No es que este avión sea un contenedor estéril para la literatura, esa fritura que es como una tempura sugestiva de las cosas. Pero la escritura sí tiene su calendario y sus lugares. Que gasta horario vamos. La lírica se me enchufa metido en el bosque solitariamente pastor de Kobe. El madrugar es un llano propicio para la escritura. Una elevación al cuadrado de día en blanco más papel en blanco, de silencio universal y sobre todo humanoide, en que la ocasión merece unas palabras que sean pura novedad y estreno.
Me imagino que nuestras antenísimas invisibles operan de este modo.
Antenas, terceros ojos y olfatos como radares. Toda esa chamarilería sensorial que no es oficial, nuestra parte cognitiva brujeril, centella, que explica lo que es tener un duende interior. Tú tienes un trol bonita, un hobbit bobo, no te subas a la moda que tu fashion pass está más consumido que "tu mundo interior".

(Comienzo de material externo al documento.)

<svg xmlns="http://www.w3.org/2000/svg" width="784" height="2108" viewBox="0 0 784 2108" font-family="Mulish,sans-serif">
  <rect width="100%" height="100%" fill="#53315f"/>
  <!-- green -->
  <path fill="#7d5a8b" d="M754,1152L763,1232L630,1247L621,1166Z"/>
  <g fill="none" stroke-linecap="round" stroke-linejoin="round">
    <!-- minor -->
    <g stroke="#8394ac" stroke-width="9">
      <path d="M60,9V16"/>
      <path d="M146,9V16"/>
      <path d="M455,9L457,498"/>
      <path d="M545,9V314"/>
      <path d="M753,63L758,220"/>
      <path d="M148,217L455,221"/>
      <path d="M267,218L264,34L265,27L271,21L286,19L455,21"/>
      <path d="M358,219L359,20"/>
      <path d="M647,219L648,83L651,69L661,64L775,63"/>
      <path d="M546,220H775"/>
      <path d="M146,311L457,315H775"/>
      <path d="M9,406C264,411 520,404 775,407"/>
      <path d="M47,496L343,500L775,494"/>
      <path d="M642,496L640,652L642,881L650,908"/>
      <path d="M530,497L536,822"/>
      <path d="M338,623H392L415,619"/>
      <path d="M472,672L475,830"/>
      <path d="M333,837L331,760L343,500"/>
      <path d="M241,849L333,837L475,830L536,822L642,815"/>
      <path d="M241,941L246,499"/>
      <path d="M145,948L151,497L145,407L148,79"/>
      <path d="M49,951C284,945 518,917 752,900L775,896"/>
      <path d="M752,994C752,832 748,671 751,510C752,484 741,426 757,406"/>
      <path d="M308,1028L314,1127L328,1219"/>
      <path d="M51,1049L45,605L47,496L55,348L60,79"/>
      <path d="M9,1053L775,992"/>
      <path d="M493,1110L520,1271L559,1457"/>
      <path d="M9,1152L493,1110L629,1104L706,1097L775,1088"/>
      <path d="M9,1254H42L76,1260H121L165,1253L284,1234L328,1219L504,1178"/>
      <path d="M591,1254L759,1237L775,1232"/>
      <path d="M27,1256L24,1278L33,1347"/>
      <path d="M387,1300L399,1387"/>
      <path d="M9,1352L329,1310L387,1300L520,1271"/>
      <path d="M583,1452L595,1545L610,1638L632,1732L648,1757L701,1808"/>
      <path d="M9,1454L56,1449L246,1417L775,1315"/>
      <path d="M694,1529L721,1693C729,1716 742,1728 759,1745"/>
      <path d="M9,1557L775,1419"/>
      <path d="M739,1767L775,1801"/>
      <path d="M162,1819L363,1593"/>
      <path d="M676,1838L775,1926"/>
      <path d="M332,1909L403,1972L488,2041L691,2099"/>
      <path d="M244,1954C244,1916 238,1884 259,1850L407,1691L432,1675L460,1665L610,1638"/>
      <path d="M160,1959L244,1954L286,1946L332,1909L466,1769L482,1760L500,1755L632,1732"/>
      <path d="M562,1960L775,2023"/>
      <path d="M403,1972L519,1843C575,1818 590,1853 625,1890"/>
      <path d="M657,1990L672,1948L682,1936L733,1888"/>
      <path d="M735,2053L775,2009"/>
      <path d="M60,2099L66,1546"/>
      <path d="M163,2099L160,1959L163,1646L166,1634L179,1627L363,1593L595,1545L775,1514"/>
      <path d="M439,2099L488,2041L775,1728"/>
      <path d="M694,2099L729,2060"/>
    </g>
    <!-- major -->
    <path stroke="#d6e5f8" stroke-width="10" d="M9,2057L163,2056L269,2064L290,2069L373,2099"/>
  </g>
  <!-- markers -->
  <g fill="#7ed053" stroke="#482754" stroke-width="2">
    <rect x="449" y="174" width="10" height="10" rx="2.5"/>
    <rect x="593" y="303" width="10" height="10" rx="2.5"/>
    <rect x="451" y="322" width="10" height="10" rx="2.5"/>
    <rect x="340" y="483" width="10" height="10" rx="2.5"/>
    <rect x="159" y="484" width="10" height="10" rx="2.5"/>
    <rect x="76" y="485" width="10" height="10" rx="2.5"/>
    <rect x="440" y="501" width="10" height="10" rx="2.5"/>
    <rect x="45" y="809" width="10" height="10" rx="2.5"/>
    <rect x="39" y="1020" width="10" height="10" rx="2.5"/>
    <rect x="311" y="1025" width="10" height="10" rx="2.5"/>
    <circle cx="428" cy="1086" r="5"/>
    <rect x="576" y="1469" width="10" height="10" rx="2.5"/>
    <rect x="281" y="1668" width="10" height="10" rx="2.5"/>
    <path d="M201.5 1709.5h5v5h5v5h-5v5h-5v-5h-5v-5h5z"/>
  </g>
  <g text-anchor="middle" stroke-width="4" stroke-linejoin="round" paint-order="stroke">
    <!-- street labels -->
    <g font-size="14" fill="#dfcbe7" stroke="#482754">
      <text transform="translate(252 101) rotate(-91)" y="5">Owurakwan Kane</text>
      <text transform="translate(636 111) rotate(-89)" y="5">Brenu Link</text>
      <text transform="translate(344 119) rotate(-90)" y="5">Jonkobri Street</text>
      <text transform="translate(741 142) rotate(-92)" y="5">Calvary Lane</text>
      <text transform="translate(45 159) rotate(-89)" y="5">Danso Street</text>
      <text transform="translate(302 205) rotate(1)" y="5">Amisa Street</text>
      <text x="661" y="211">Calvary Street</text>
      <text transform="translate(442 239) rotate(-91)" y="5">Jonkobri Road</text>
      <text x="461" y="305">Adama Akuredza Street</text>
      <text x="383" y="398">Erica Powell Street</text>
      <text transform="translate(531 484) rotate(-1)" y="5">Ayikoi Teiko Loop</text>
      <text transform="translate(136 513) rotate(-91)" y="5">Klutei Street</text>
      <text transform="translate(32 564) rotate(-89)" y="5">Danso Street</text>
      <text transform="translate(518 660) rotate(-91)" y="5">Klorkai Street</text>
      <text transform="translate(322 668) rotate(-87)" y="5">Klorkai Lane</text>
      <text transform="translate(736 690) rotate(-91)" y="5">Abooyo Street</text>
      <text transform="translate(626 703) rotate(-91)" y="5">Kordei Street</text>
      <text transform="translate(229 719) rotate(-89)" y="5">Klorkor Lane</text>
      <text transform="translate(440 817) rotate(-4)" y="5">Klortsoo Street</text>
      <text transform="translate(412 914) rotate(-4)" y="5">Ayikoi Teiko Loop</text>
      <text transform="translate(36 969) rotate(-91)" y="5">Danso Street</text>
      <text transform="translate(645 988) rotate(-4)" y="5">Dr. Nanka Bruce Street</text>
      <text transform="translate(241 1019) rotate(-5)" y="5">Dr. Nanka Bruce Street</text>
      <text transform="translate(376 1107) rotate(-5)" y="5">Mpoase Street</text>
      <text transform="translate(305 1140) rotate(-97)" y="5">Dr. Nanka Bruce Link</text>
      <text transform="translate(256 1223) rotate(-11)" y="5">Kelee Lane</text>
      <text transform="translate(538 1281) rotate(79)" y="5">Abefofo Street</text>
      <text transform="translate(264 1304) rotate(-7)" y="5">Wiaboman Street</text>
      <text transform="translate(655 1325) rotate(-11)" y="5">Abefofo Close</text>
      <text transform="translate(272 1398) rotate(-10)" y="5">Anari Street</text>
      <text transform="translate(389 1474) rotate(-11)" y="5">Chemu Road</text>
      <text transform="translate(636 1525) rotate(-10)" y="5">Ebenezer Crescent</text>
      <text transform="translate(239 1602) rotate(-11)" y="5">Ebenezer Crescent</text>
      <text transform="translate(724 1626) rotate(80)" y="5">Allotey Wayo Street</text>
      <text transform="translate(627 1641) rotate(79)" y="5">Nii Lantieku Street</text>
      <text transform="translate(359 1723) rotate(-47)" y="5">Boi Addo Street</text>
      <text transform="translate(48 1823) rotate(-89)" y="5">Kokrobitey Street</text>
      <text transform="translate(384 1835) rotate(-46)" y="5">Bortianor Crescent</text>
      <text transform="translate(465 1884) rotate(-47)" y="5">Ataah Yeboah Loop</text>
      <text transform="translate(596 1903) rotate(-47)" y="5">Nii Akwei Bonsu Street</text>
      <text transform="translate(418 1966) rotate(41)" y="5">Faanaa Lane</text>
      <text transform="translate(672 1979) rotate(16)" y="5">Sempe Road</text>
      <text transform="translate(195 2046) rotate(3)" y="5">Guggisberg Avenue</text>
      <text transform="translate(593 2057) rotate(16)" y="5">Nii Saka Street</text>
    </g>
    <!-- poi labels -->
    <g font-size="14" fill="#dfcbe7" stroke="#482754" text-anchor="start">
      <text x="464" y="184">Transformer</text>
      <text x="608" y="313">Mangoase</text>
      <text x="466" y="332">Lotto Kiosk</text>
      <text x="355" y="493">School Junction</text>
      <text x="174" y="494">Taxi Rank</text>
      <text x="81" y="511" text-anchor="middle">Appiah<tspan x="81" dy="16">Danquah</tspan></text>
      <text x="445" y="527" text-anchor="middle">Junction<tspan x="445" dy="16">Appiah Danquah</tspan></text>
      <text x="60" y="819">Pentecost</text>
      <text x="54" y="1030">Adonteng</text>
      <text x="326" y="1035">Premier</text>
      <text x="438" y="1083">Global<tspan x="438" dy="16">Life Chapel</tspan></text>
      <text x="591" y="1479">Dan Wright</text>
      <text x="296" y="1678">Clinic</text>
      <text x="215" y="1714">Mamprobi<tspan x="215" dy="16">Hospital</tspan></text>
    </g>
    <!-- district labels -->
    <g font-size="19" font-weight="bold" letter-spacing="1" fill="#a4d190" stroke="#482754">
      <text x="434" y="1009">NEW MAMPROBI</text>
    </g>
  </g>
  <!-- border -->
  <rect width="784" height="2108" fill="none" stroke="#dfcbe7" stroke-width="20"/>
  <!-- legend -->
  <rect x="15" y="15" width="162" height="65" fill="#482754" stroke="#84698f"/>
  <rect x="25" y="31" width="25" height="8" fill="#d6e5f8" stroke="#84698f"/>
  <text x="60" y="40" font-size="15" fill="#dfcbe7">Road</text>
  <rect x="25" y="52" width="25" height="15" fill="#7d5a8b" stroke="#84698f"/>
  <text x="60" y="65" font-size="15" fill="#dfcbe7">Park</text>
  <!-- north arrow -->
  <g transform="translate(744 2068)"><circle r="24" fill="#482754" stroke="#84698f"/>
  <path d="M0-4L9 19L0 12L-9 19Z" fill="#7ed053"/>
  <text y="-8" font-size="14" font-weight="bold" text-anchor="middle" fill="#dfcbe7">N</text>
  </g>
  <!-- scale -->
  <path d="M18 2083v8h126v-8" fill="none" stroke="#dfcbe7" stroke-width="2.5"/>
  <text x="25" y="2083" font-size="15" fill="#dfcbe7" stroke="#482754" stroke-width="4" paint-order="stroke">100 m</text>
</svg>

Las antenas, esos apéndices de los que llevan algún tipo de pelaje artístico, los nada uniformados, los que se atreven a peinarse los caos. Yo, claro, entre ellos.
Muchas veces lo de menos es lo que pasa en nuestras vidas, sino el burbujeo de todo lo factible y futurible, ese aura de posibilidad que runrunea. El fragor de un viaje próximo, el crepitar de un romance creciente, el rumor sobrio del mero optimismo que siempre está alerta. Nos vivimos el futuro sin querer. Nadie se cree eso de su propia muerte, como para tenerlo anotado en la agenda.